As depicted herein, the apparatus is of a transmissive type (i.e., has a transmissive patterning device). However, in general, it may also be of a reflective type, for example (with a reflective patterning device). The apparatus may employ a different kind of patterning device to classic mask; examples include a programmable mirror array or LCD matrix.
The source SO (e.g., a mercury lamp or excimer laser, LPP (laser produced plasma) EUV source) produces a beam of radiation. This beam is fed into an illumination system (illuminator) IL, either directly or after having traversed conditioning means, such as a beam expander Ex, for example. The illuminator IL may comprise adjusting means for setting the outer and/or inner radial extent (commonly referred to as σ-outer and σ-inner, respectively) of the intensity distribution in the beam. In addition, it will generally comprise various other components, such as an integrator and a condenser. In this way, the beam B impinging on the patterning device MA has a desired uniformity and intensity distribution in its cross-section.
It should be noted with regard to FIG. 11 that the source SO may be within the housing of the lithographic projection apparatus (as is often the case when the source SO is a mercury lamp, for example), but that it may also be remote from the lithographic projection apparatus, the radiation beam that it produces being led into the apparatus (e.g., with the aid of suitable directing mirrors); this latter scenario is often the case when the source SO is an excimer laser (e.g., based on KrF, ArF or F₂lasing).

> [Your objective] Copy out the passage above on the lithographic projection apparatus word for word, in full.

> [Data excerpt]
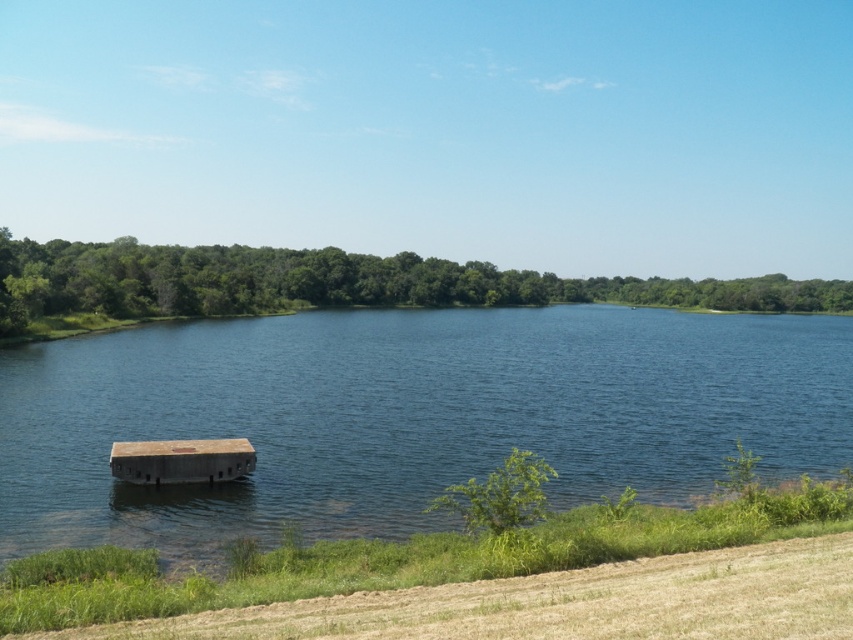
You are standing on the brown wooden dock at center and want to reach the clear blue water at center. Is the dock submerged in the water at that point?

The clear blue water at center is positioned over the brown wooden dock at center, meaning the dock is submerged in the water at that point. Yes, the dock is submerged there.

You are a kayaker planning to paddle from the clear blue water at center to the brown wooden dock at center. Given that your kayak can only handle calm waters up to 150 feet away, will you be able to safely reach the dock?

The distance between the clear blue water at center and the brown wooden dock at center is 147.25 feet, which is within the kayak can handle calm waters up to 150 feet away. Therefore, you can safely reach the dock.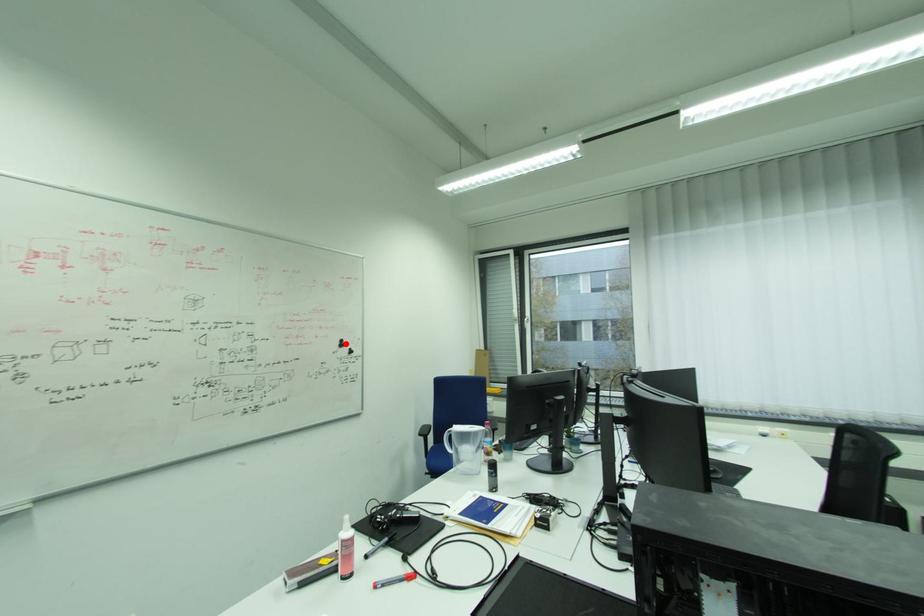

> [Task solution]
As depicted herein, the apparatus is of a transmissive type (i.e., has a transmissive patterning device). However, in general, it may also be of a reflective type, for example (with a reflective patterning device). The apparatus may employ a different kind of patterning device to classic mask; examples include a programmable mirror array or LCD matrix.
The source SO (e.g., a mercury lamp or excimer laser, LPP (laser produced plasma) EUV source) produces a beam of radiation. This beam is fed into an illumination system (illuminator) IL, either directly or after having traversed conditioning means, such as a beam expander Ex, for example. The illuminator IL may comprise adjusting means for setting the outer and/or inner radial extent (commonly referred to as σ-outer and σ-inner, respectively) of the intensity distribution in the beam. In addition, it will generally comprise various other components, such as an integrator and a condenser. In this way, the beam B impinging on the patterning device MA has a desired uniformity and intensity distribution in its cross-section.
It should be noted with regard to FIG. 11 that the source SO may be within the housing of the lithographic projection apparatus (as is often the case when the source SO is a mercury lamp, for example), but that it may also be remote from the lithographic projection apparatus, the radiation beam that it produces being led into the apparatus (e.g., with the aid of suitable directing mirrors); this latter scenario is often the case when the source SO is an excimer laser (e.g., based on KrF, ArF or F₂lasing).